Since the dawn of big data, privacy concerns have overshadowed every advancement and every new algorithm. This is the same for machine learning, which learns from big data to essentially think for itself. This presents an entirely new threat to privacy, opening up volumes of data for analysis on a whole new scale. Many standard applications of machine learning and statistics will, by default, compromise the privacy of individuals represented in the data sets. They are also vulnerable to hackers, who would edit the training data, compromising both the data and the final goal of the algorithm.
A recent project that demonstrates how machine learning could directly be used in the invasion of privacy was carried out by researchers at Cornell Tech in New York.
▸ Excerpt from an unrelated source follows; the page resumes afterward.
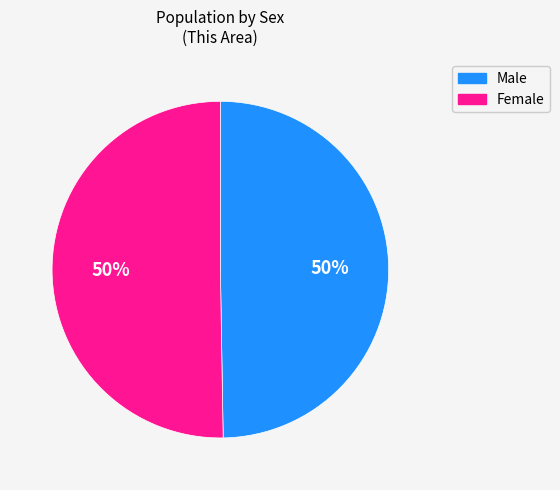

How many segments does this pie chart have?

2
Ph.D. candidate, Richard McPherson, Professor Vitaly Shmatikov, and Reza Shokri applied basic machine learning algorithms – not even specifically written for the purpose – to identify people in blurred and pixelated images. In tests where humans had no chance of identifying the person (0.19%), they say the algorithm had 71% accuracy. This went up to 83% when the computer was given five opportunities.
Blurred and pixelated images have long been used to disguise people and objects. License plate numbers are routinely blurred on television, as well as the faces of underage criminals, victims of particularly horrific crimes and tragedies, and those wishing to remain anonymous when interviewed. YouTube even offers its own facial blurring tool, developed to mask protestors and prevent potential retribution.
What’s possibly the most shocking part of the research is the ease with which the researchers were able to make it work.